Before you pay for a ticket online, a few simple checks are enough to rule out most nasty surprises: an imitated site, fees inflated at the end of the journey, a ticket of uncertain origin or vague delivery. This checklist gathers the checks we apply ourselves to every platform. Run it before you confirm your order, whatever the ticketing service. It doesn't replace reading your event's conditions, but it saves you the most common mistakes.

Reviewed on 2026-06-11 · 2 min read

The checks to make before you pay

  1. 1

    Confirm the site and the seller

    Make sure you're on the official domain, not a copy. Check the padlock, the exact spelling of the URL and identify who issues the ticket: an official ticketing service or a resale marketplace.

  2. 2

    Read the final price, fees included

    Compare the price shown at the start with the total on the summary screen. Service fees must be visible before payment, not revealed at the last second.

  3. 3

    Check the payment method

    Prefer a secure payment on the platform. Never pay a seller by direct transfer or off-platform: you'd lose all protection.

  4. 4

    Check the ticket delivery

    Spot the format (e-ticket, app, link) and the availability time shown for the event, rather than assuming a timeframe.

  5. 5

    Read the event conditions

    Whether it's named, transferable, and the refund policy in case of cancellation: these conditions are specific to each event and prevail over any assumption.

Why this checklist

Most ticketing disputes don't come from a spectacular fraud but from an overlooked detail: a site that looked official, a total that climbed at the end of the funnel, a ticket that turned out to be named and non-transferable, or delivery later than expected.

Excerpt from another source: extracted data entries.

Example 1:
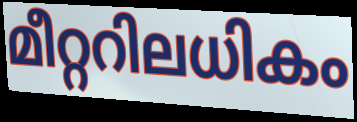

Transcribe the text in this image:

മീറ്ററിലധികം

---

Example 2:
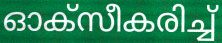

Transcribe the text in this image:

ഓക്സീകരിച്ച്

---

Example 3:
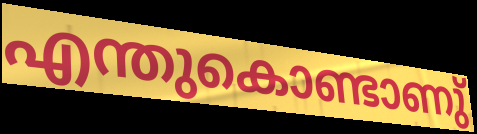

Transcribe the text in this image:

എന്തുകൊണ്ടാണു്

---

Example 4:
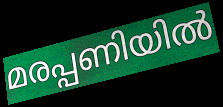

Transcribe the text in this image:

മരപ്പണിയിൽ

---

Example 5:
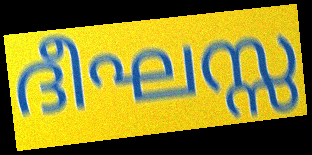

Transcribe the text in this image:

ദീഘസ്സ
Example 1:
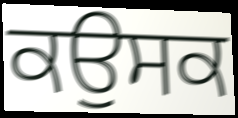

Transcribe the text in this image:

ਕਉਸਕ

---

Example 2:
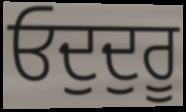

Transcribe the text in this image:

ਓਦੁਦੁਰੂ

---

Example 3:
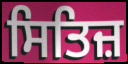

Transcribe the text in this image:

ਸਿਤਿਜ਼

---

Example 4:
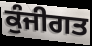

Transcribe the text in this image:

ਕੁੰਜੀਗਤ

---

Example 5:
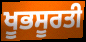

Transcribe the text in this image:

ਖੂਭਸੂਰਤੀ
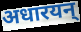
अधारयन्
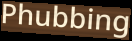
Phubbing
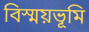
বিস্ময়ভূমি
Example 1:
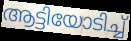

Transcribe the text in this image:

ആട്ടിയോടിച്ച്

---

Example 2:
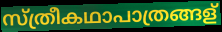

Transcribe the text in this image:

സ്ത്രീകഥാപാത്രങ്ങള്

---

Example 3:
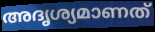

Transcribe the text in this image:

അദൃശ്യമാണത്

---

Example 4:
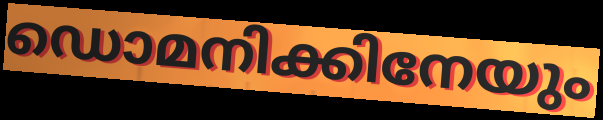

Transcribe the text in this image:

ഡൊമനിക്കിനേയും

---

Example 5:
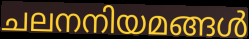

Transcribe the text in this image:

ചലനനിയമങ്ങൾ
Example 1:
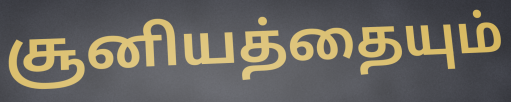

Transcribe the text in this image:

Checking upstream costs two minutes; fixing a problem after the purchase can cost much more. This page exists to turn these habits into a routine.

The trust signals to spot

  • An identifiable seller: accessible legal notices, customer service and terms and conditions.
  • A clear distinction between official sale and resale.
  • A transparent final price, fees included, shown before payment.
  • A secure payment on the official domain.
  • A described delivery: ticket format and availability time.
  • Readable refund terms in case of cancellation.

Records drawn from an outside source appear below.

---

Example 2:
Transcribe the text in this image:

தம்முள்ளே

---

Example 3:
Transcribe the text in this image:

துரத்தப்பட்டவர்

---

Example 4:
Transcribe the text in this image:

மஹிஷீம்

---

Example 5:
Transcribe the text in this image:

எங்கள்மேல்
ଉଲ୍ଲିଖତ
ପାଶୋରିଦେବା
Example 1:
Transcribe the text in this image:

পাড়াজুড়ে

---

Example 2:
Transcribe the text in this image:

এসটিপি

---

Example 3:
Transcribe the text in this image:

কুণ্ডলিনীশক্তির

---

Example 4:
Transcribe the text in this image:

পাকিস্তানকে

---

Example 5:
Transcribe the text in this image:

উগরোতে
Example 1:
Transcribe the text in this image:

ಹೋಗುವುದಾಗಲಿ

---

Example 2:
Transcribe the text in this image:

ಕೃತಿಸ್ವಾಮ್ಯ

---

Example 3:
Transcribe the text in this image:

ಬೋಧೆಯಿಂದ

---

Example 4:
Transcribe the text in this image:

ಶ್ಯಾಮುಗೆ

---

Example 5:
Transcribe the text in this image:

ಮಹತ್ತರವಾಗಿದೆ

The warning signs that should stop you

  • A price well below market or, conversely, a total that explodes at the end of the journey.
  • Artificial pressure: an aggressive countdown, "last seat" repeated at every visit.
  • A seller who pushes you to pay off-platform (transfer, external link, private message).
  • A dodgy URL or a page that imitates a known brand.
  • A vague delivery or a ticket presented as a simple screenshot forwarded to you.

Keep this checklist to hand

You can use this page as a quick reminder before every purchase. For a step-by-step version applied concretely to a ticketing site, follow our dedicated guide: it sets out these checks as five easy steps you can repeat on any platform.

FAQ

What should I check first before buying a ticket?
Three checks above all: confirm you're on the official site and identify the seller, read the final price with fees included, and check the secure payment method. Then check the ticket delivery and the conditions specific to the event.
How do I know if a ticketing site is official?
Check the exact spelling of the URL, the presence of the padlock, the legal notices and the customer service. Be wary of pages that imitate a known brand, especially if you arrived via an ad or a received link. When in doubt, go through the organiser's official site.
What are the warning signs of a scam?
An abnormally low price, a total that explodes at the end of the journey, artificial pressure (a countdown, "last seat"), a seller who pushes you to pay off-platform, a dodgy URL or a vague delivery. A single one of these signals is enough to justify a pause.
Does this checklist guarantee a risk-free purchase?
No method removes all risk, but running these checks rules out most nasty surprises. The official channel remains the reference when in doubt, and your event's conditions always prevail over any assumption.